Mevlânâ. Akılların buluşmasını kardeşliğin
gelişmesiniöğütlerken nefsi davranışlardan kaçınmayı kaçınmayı fazilet olarak
değerlendirir
“Akıl akılla iki kat olur; ışık çoğalıp yol belli
olur.
Nefis başka nefisle güldüğünde karanlık artar, yol
gizlenir.”( Mesnevî, 2/26-27.)
Duygu ve üslup farklılığı, kişilere ve dönemlere göre
anlama sorununu büyültmekte veya küçültmektedir. İttifak ettiklerimizde birleşik
ihtilaf ettiklerimizde barışık olmayı öğütleyen Mevlânâ diyor ki:
“Dokunulmamış sözü yorumladın. Kendini yorumla,
Kur'ân'ı değil.
Arzunca Kur'ân'ı yorumluyorsun. Yüce anlam, senin
yüzünden alçaldı, eğrildi.”( Mesnevî, 1/1080-1081)
“Kendini yorumla, haberleri/hadisleri değil; beynine
kötü de, gül bahçesine değil.”1414 Mesnevî, 1/3743.
“Suretlerde kalırsan putperestsin. Sureti bırak ve
manaya bak.
Hac adamısın, bir hacı yol arkadaşı ara; ister Hintli,
ister Türk veya Arap.
Onun şekline ve rengine bakma; onun azmine ve niyetine
bak.
O, siyah olsa da seninle aynı niyettedir. Sen ona beyaz
de, zira seninle aynı renktedir.”(Mesnevî, 1/2892-2895.)
“Yol arkadaşlarını ziyareti gerekli say, kim olursa;
ister yaya, ister atlı.
Düşmanın da olsa bu ihsan, yine iyidir; çünkü güzel
davranışla nice düşman dost olmuştur.
Dost olmazsa kini azalır. Çünkü güzel davranış kine
merhem olur.
Ey iyi dost! Bunun dışında nice faydaları vardır; fakat
uzamasından korkuyorum.
Sözün özü şudur: Topluma dost ol; putçu gibi taştan
arkadaş yont.
Çünkü kervanın kalabalığı ve çokluğu, yol kesicilerin
belini ve mızrağını kırar.” (Mesnevî, 2/2139-2144.)

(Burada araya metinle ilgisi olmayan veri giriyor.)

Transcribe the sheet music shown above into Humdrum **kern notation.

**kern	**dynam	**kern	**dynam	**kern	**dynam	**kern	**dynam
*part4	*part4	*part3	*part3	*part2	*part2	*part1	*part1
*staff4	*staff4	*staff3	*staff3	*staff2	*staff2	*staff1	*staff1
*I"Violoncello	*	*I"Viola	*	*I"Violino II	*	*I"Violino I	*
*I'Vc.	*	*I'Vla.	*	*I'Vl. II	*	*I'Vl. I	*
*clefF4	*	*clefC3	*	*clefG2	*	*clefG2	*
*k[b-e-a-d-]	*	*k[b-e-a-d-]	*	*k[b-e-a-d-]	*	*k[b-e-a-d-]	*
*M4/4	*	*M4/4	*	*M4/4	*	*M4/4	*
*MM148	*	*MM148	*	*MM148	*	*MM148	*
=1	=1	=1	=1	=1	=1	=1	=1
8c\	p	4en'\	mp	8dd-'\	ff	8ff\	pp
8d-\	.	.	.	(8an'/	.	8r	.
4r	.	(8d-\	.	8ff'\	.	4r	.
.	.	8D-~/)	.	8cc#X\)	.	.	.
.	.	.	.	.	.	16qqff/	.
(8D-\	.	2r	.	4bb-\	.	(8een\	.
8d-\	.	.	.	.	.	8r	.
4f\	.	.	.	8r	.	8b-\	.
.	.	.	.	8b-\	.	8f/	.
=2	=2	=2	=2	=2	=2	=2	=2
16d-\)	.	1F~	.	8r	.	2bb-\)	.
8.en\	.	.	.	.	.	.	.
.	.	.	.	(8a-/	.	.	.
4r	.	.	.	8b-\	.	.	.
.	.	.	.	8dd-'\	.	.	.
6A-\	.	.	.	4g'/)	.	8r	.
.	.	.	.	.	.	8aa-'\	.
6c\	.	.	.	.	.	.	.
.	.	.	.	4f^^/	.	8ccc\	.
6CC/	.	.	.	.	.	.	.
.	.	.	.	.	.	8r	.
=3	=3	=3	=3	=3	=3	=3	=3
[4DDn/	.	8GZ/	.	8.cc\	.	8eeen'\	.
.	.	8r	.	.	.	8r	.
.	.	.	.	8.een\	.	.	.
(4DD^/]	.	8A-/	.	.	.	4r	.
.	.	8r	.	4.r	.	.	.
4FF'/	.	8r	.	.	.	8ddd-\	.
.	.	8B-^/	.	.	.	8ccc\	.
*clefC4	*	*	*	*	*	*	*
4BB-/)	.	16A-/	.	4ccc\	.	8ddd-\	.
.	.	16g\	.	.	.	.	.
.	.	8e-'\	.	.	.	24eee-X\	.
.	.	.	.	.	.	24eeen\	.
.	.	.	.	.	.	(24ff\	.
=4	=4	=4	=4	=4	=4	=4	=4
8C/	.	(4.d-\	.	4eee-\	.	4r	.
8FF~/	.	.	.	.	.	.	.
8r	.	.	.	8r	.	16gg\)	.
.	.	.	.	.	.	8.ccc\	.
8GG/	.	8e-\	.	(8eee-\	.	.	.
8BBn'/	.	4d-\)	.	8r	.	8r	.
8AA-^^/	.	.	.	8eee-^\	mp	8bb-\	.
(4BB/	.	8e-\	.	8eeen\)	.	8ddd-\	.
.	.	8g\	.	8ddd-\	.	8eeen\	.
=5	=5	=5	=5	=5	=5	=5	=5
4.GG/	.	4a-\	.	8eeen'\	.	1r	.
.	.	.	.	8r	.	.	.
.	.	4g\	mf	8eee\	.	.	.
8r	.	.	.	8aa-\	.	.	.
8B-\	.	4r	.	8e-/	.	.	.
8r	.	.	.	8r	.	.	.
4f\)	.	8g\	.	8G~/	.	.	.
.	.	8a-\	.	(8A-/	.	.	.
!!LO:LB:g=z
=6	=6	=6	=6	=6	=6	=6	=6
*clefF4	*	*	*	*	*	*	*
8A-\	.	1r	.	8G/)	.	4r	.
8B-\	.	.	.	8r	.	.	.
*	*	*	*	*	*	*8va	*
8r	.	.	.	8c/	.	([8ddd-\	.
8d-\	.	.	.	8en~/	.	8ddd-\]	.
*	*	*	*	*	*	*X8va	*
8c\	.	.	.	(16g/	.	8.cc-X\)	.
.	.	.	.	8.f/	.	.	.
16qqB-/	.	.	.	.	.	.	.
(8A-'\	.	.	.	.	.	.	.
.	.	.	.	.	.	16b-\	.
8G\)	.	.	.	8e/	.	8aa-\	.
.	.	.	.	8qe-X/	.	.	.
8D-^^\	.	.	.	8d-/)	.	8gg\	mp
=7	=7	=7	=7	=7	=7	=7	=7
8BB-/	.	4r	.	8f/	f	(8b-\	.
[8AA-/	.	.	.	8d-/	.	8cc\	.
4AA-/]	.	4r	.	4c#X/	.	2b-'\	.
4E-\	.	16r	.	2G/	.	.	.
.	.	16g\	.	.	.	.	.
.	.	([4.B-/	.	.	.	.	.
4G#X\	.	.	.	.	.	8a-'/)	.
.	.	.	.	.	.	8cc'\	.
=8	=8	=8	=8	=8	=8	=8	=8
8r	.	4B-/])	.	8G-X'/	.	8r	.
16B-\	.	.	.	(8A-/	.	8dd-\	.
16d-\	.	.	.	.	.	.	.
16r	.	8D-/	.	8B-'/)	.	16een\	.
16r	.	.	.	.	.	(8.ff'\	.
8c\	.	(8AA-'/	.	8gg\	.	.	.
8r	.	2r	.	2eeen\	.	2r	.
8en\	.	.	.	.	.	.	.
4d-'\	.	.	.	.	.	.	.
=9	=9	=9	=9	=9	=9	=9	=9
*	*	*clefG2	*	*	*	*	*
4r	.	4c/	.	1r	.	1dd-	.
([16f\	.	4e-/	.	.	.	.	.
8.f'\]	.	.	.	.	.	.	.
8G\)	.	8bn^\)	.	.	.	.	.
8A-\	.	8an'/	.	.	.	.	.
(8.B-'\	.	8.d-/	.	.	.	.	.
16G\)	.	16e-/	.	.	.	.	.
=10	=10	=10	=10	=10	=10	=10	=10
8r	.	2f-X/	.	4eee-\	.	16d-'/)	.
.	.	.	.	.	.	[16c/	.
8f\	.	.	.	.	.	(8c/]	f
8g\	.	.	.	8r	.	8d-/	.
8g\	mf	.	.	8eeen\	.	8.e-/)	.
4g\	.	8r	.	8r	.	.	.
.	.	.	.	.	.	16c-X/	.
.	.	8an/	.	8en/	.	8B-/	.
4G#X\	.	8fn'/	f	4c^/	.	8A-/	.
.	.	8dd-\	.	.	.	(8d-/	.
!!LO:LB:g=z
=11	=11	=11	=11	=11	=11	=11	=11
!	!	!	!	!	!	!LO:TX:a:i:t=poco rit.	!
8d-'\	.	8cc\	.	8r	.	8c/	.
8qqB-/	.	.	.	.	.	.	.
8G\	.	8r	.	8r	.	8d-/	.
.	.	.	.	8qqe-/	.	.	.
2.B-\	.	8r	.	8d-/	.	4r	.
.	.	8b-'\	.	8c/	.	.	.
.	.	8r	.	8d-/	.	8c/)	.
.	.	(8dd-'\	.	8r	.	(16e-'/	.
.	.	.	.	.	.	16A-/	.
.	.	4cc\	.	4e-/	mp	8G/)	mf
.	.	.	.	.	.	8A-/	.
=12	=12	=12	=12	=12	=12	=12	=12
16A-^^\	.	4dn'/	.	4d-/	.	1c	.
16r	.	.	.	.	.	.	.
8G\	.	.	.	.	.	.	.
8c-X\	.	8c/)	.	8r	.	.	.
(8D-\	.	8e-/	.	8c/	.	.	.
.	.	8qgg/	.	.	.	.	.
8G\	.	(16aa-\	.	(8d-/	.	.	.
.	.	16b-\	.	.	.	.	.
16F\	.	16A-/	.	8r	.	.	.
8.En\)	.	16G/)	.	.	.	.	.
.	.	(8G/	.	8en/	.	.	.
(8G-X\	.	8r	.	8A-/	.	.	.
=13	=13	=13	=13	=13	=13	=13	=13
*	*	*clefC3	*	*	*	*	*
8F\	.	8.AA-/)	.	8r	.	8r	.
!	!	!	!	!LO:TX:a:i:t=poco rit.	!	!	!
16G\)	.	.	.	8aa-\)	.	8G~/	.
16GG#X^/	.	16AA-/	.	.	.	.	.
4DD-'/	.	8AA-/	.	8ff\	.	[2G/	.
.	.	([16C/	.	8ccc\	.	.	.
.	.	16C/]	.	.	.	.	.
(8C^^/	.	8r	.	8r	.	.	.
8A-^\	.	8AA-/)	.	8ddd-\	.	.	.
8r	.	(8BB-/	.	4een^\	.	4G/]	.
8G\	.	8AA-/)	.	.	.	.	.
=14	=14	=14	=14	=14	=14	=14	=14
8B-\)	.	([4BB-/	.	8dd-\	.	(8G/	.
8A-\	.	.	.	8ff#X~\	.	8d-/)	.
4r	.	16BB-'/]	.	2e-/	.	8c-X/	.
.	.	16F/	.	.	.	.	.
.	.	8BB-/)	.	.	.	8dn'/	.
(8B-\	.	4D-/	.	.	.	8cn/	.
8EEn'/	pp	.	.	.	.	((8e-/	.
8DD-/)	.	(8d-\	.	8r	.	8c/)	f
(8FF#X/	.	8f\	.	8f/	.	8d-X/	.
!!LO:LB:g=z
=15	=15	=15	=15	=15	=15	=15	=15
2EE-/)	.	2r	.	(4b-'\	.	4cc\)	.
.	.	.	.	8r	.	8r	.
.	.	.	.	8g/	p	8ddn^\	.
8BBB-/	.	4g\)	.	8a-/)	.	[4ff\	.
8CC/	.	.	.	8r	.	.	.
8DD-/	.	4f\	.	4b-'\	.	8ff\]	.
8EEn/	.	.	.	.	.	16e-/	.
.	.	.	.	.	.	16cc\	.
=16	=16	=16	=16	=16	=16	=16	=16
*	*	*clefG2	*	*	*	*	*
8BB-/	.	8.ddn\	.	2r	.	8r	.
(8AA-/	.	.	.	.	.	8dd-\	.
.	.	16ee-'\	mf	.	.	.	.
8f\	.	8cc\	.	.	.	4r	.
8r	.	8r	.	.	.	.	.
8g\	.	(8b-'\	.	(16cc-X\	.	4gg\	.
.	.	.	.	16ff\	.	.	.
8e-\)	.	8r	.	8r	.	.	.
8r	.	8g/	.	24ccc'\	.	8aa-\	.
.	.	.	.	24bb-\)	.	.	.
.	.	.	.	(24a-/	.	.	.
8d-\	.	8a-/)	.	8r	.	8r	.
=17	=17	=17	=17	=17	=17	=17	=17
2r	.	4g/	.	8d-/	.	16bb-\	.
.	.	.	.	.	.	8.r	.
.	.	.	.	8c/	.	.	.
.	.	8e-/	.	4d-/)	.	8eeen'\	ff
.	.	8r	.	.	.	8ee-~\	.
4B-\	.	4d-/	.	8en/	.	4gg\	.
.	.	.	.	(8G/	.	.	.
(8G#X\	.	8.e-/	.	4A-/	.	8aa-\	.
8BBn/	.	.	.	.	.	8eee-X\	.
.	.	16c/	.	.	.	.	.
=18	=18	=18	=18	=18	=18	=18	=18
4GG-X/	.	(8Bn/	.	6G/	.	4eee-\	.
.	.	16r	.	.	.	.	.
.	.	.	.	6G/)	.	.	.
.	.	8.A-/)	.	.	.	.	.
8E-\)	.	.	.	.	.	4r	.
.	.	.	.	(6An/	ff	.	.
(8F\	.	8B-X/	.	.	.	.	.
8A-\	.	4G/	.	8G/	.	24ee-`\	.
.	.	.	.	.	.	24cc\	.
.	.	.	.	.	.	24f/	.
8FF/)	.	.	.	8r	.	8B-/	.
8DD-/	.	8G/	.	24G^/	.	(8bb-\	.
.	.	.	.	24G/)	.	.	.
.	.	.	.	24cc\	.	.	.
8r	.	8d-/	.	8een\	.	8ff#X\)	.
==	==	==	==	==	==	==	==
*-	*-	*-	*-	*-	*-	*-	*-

Öğütlerinde; gerçek insanlardan oluşan mutlu toplumun
nasıl oluşacağını anlatan Hz. Mevlana: Gerçek insanın vasfını şu şekilde
açıklamaktadır:
“Bir rahip güpegündüz elinde bir kandille çarşı pazar
dolaşıp dururdu. Bir ahmak ona sordu:
-Böyle güpegündüz elinde bu kandille ne diye çarşı
çarşı, dükkân dükkân dolaşırsın. Yaptığın şey neyin nesi?
-Bir insan arıyorum.
-Allah, Allah. İşte çarşı pazar insan dolu ya.
-Hayır hayır. Ben hırs ve öfke zamanında kendisine
hâkim olabilen gerçek bir insan arıyorum.
Onu bulsam da ayaklarına toprak olsam.”
Mevlana aşk ve bilgisiyle dünyayı aydınlatmasının
barış ve kardeşliğin gelişmesine katkı sağlamasının yolu; O'nun öğretilerinin
gönüllere nakşedilmesinden geçecektir.